Headaches Treatment Performed by Award Winning Doctors in Scottsdale, Gilbert, Glendale, and Chandler, Arizona
Headaches are a very common ailment. They are most often described as pain in the head or upper neck, and can be felt in specific areas of the head or face, or at the base of the skull. Headaches can be chronic, a constant source of pain and discomfort, or acute, with a sudden onset, causing sharp, stabbing pains. Some types of headache occur consistently at certain times of day (“episodic” headaches).
It is estimated that 45 million people in the U.S. suffer from recurrent headaches. Acute headaches are classified as pain or discomfort experienced anywhere within the head or neck that has a very sudden onset, and rapidly gets worse afterwards.
Many types of headache may feel as though they are coming from, or are driving deep into, the brain. However, the brain itself does not actually feel pain (i.e. it does not have the specific biological receptors for pain). Headaches are caused by an irritation (chemical or physical damage) of the many structures surrounding the brain, including the skull, muscles, nerves, arteries, veins, subcutaneous tissue, eyes, ears, sinuses, and mucous membranes. This is usually the result of inflammation, injury, or disease. Certain major nerves transmit this information, i.e. the fact that something is causing pain, back into the brain, which is the basis of this effect.

EXERCISE REQUIREMENTS -
- 1) Reproduce the headaches passage word for word between "Headaches Treatment Performed" and "gets worse afterwards.", inclusive.
- 2) Carry on writing the headaches passage from the point where it stops.

EXTRACTED ENTRIES -
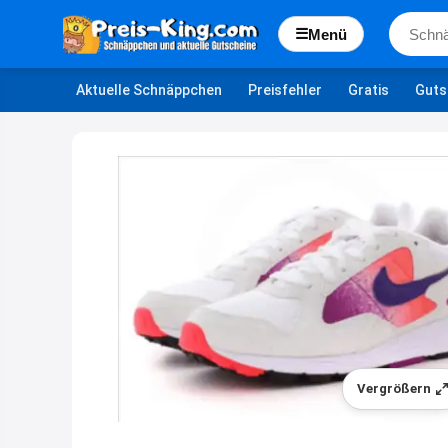
☰
Menü
Aktuelle Schnäppchen
Preisfehler
Gratis
Guts
Vergrößern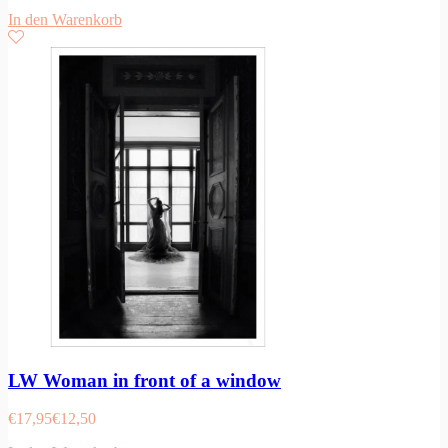
In den Warenkorb
LW Woman in front of a window
€
17,95
€
12,50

ANSWERS BY TASK -
- 1)
Headaches Treatment Performed by Award Winning Doctors in Scottsdale, Gilbert, Glendale, and Chandler, Arizona
Headaches are a very common ailment. They are most often described as pain in the head or upper neck, and can be felt in specific areas of the head or face, or at the base of the skull. Headaches can be chronic, a constant source of pain and discomfort, or acute, with a sudden onset, causing sharp, stabbing pains. Some types of headache occur consistently at certain times of day (“episodic” headaches).
It is estimated that 45 million people in the U.S. suffer from recurrent headaches. Acute headaches are classified as pain or discomfort experienced anywhere within the head or neck that has a very sudden onset, and rapidly gets worse afterwards.

- 2)
Causes and Pathophysiology of Headaches
Headache pain is transmitted by nerves in the membranes inside the skull, or major nerves radiating out of the brain. These nerves may have incurred injuries or damage from inflammation or irritation. This is mostly linked to headaches that are chronic or recurrent. Headaches are divided into primary and secondary categories. Secondary headaches result from damage to nerves or other tissues anywhere in the body as a result of another condition or illness, whereas primary headaches are a condition caused by direct damage to the nerves in the brain or skull. Some headaches arise for no diagnosable reason at all, however. These are called idiopathic headaches.
Headaches centered at the base of the skull or top of the neck can be traced to the occipital nerve. Migraine headaches can be attributed to a number of important nerves in a network called the trigemino-cervical complex. Other migraine symptoms, such as photophobia (aversion to light), sonophobia (aversion to sound), and extreme episodic pain can originate from this complex. Episodic migraines are associated with damage to the trigeminal nerve, a major nerve in the brain. Some cluster headaches can also be traced to this nerve, though they are thought to result from a different mechanism of damage to that associated with migraines. Other cluster headaches can also be attributed to a group of nerve endings in the skull called the sphenopalatine ganglion (SPG). Some headaches in or around the nasal area (often called sinus headaches) can also be traced to the SPG.
Treatments for Headaches
Nerve blocks, if successful, are also effective medium-term treatments for headaches. Occipital, trigeminal, and SPG blocks are often indicated for cluster and chronic migraine headaches. They can achieve pain relief lasting from weeks to months between treatments. Trigemino-cervical blocks are applied to the upper neck. SPG blocks must be applied by inserting a thin needle into the nasal or oral passages, and onward into its location in the skull. The anesthetic will then be injected through this needle.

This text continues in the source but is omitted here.